→ **What is expected**
Write the records out again exactly, but without pictures.

(The input begins)

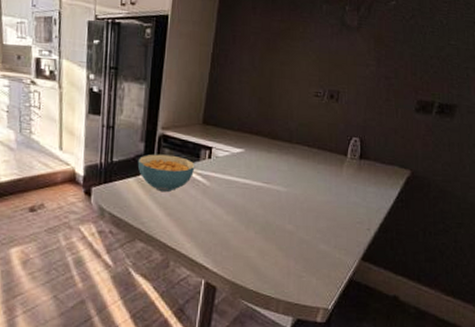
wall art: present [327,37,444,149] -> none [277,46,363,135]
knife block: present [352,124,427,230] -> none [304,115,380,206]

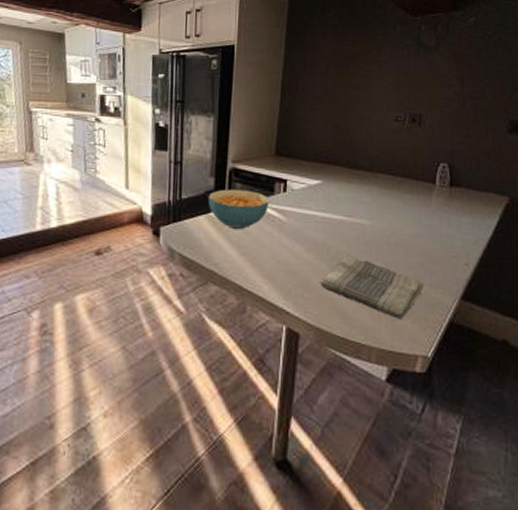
dish towel: none [237,218,330,276] -> present [320,255,425,319]

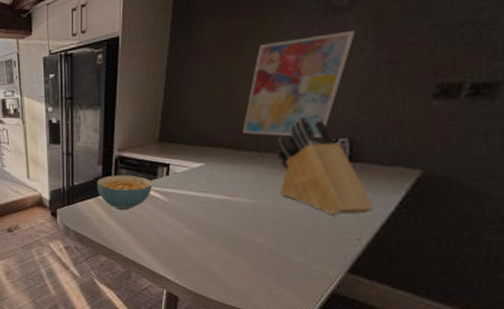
dish towel: present [320,255,425,319] -> none [199,231,307,288]
wall art: none [355,67,444,161] -> present [242,30,356,138]
knife block: none [387,140,477,238] -> present [275,117,375,214]

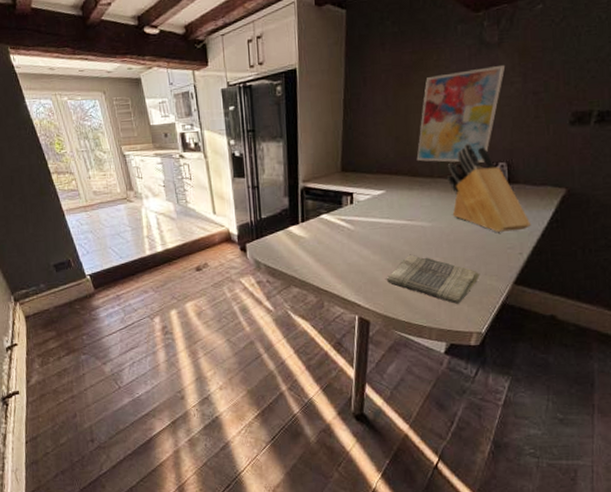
cereal bowl: present [96,175,153,211] -> none [284,205,339,241]
dish towel: none [199,231,307,288] -> present [386,254,480,304]

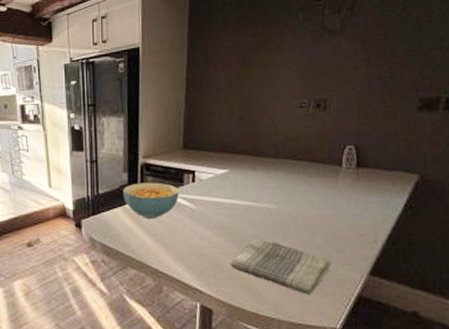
cereal bowl: none [284,205,339,241] -> present [122,182,180,219]
wall art: present [416,64,506,163] -> none [260,50,349,145]
knife block: present [446,144,532,232] -> none [292,126,385,218]

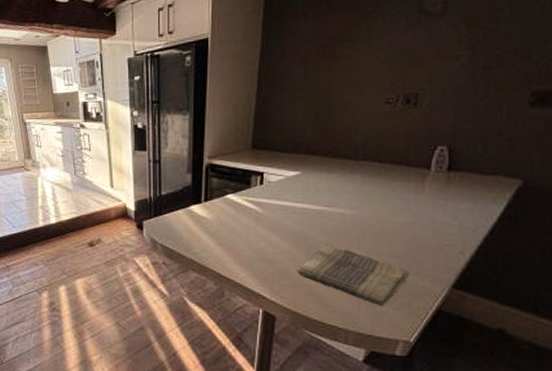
cereal bowl: present [122,182,180,219] -> none [186,184,246,222]

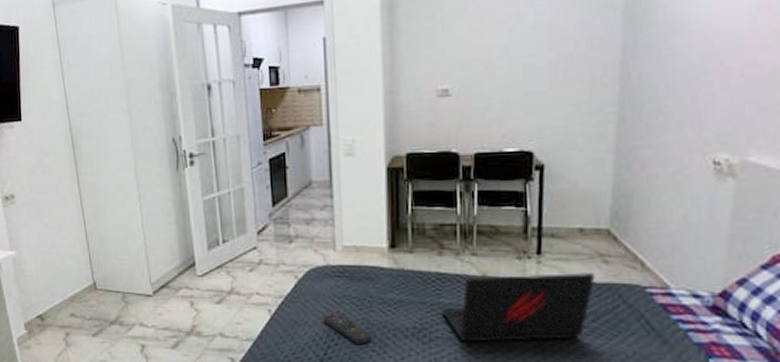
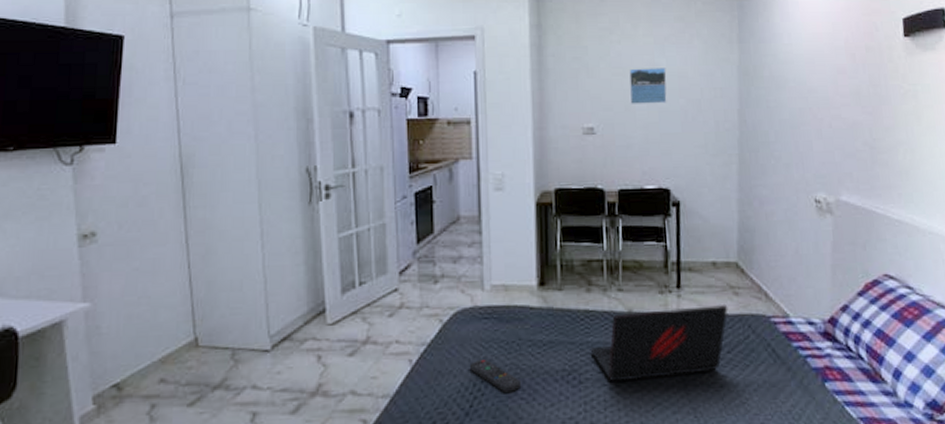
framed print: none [489,19,534,62] -> present [629,68,667,104]

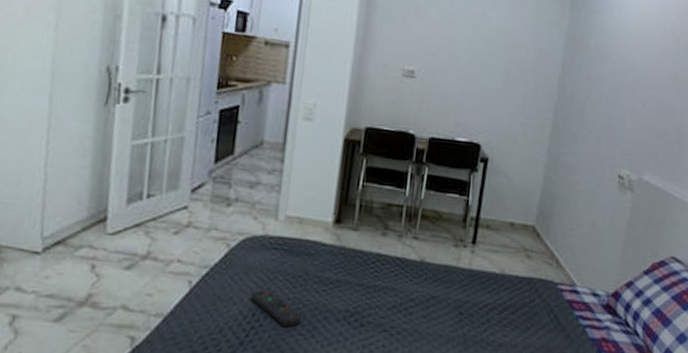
laptop: present [590,303,728,383] -> none [376,261,519,331]
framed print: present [629,68,667,104] -> none [454,17,496,58]

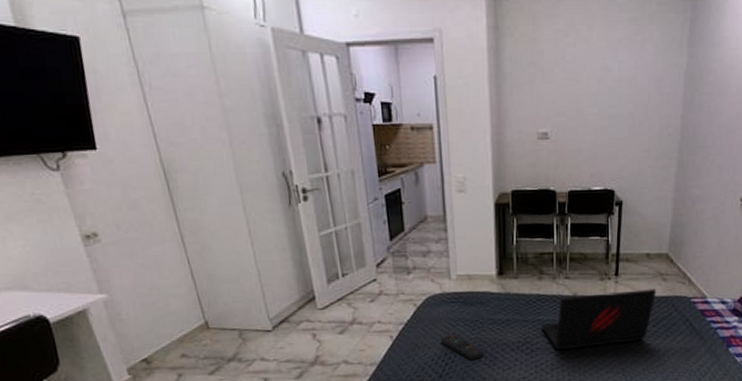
laptop: none [376,261,519,331] -> present [540,288,657,351]

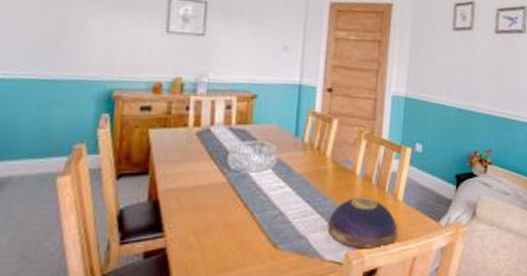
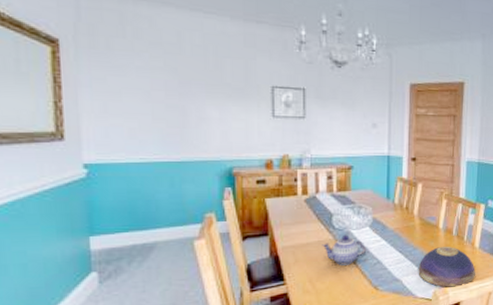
teapot: none [213,177,268,216] -> present [322,234,367,266]

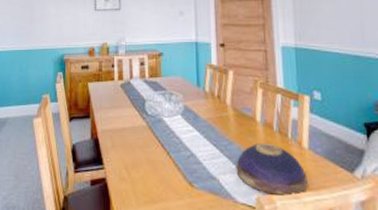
teapot: present [322,234,367,266] -> none [136,121,180,155]

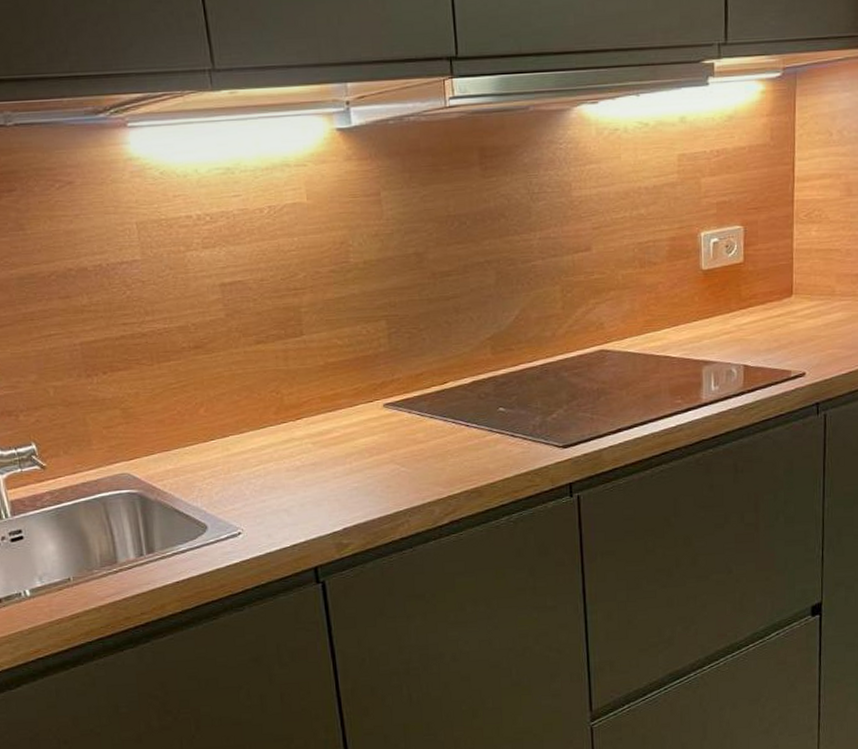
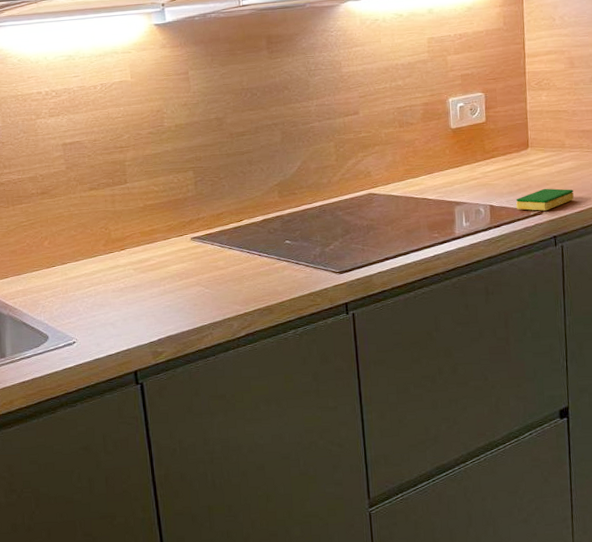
dish sponge: none [775,344,842,372] -> present [516,188,574,211]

(The input ends)

→ **Task output**
wall art: present [327,37,444,149] -> none [277,46,363,135]
knife block: present [352,124,427,230] -> none [304,115,380,206]

dish towel: none [237,218,330,276] -> present [320,255,425,319]

dish towel: present [320,255,425,319] -> none [199,231,307,288]
wall art: none [355,67,444,161] -> present [242,30,356,138]
knife block: none [387,140,477,238] -> present [275,117,375,214]

cereal bowl: present [96,175,153,211] -> none [284,205,339,241]
dish towel: none [199,231,307,288] -> present [386,254,480,304]

cereal bowl: none [284,205,339,241] -> present [122,182,180,219]
wall art: present [416,64,506,163] -> none [260,50,349,145]
knife block: present [446,144,532,232] -> none [292,126,385,218]

cereal bowl: present [122,182,180,219] -> none [186,184,246,222]

framed print: none [489,19,534,62] -> present [629,68,667,104]

laptop: present [590,303,728,383] -> none [376,261,519,331]
framed print: present [629,68,667,104] -> none [454,17,496,58]

laptop: none [376,261,519,331] -> present [540,288,657,351]

teapot: none [213,177,268,216] -> present [322,234,367,266]

teapot: present [322,234,367,266] -> none [136,121,180,155]

dish sponge: none [775,344,842,372] -> present [516,188,574,211]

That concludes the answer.